|Melody Maker, May 29, 1976|
Caught in the Act:
Ambassador Theater, St. Louis
St. Louis -- It has become a tradition in this city for Leo Kottke and Jessie Colin Young to share the bill -- a pleasant but non-too-exciting custom in view of their recent coupling at the Ambassador Theater.
Kottke, the 12-string wizard, enjoys exposing the backside of humour by taking a satirical approach to his music in much the same way as Kurt Vonnegut does of his books. It works very well for Kottke when he puts an edge on his musical presentation and intermingled with, but is self-defeating when his efforts are less carefully produced -- and reproduced. Whether through his own laxity or that of his soundman, the tone of Kottke's two instruments (he alternated a Martin with a Bozo, and occasionally made use of a bottleneck) was often dull and blurred, with the upper and lower registers so contrasting in intonation -- the latter seemed consistently flat --- as to render the texture of his sound schizophrenic: what one could hear of it, that is since the volume was turned much too low to compete with the rude and restless SRO crowd gorging the premises.
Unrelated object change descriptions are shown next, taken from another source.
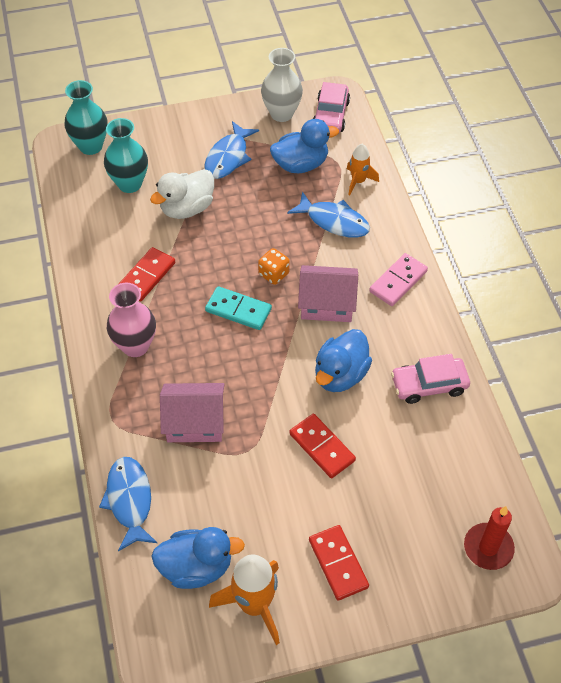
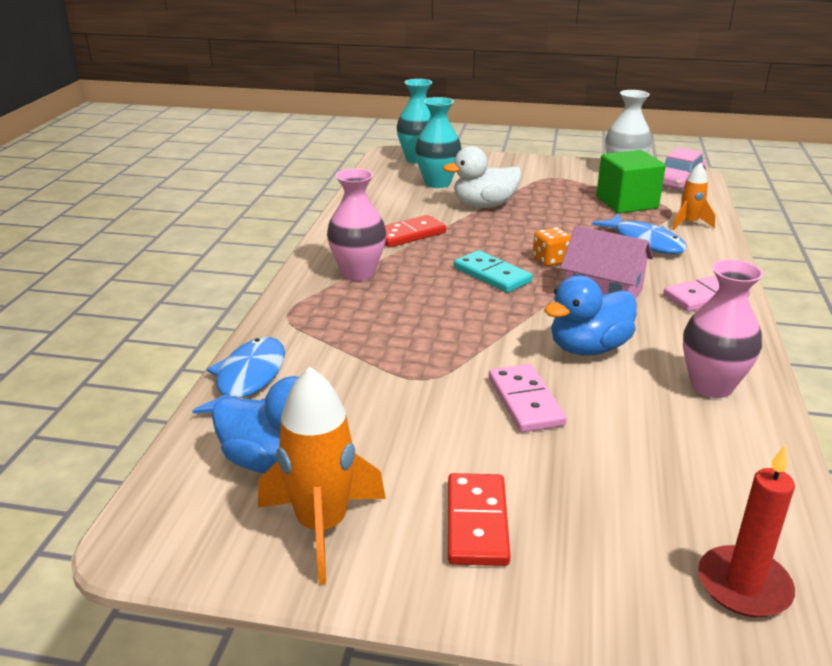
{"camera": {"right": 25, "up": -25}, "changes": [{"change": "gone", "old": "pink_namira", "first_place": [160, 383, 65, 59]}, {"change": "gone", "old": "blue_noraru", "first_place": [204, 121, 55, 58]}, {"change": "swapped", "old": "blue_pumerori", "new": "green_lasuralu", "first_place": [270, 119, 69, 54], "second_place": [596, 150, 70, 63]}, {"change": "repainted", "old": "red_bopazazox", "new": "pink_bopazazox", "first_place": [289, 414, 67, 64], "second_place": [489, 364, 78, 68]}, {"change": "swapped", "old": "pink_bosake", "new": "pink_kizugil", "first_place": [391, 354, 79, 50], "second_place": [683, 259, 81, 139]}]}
Unlike Kottke, Jessie Colin Young was up to par, though his set never really peaked. Young is a genial showman whose voice, for that of a white man, sounds remarkably black, both when he speaks and when he sings; this is in part responsible for the fact that his rock and roll, whatever its inherent style, always has a discernible r&b undercurrent.
While his programme was wide, and included Hank Williams' country classic "Jambalaya," "Lafayette Waltz," (by Cajun songwriter Clifton Chenier), and Dave Dudley's c&w hit, "Six Days," Young was most at home, and adept at, jazz-cooled blues, like his own "Ridgestep," which has a distinctly Allmanish quality; Taj Mahal's arrangement or "Corrina," and the hard- core "T-Bone Shuffle" by T-Bone Walker. However, there was a notable exception in his popular single, "Light Shine," which he belted out with true gospel fervour. -- Patti Dewing.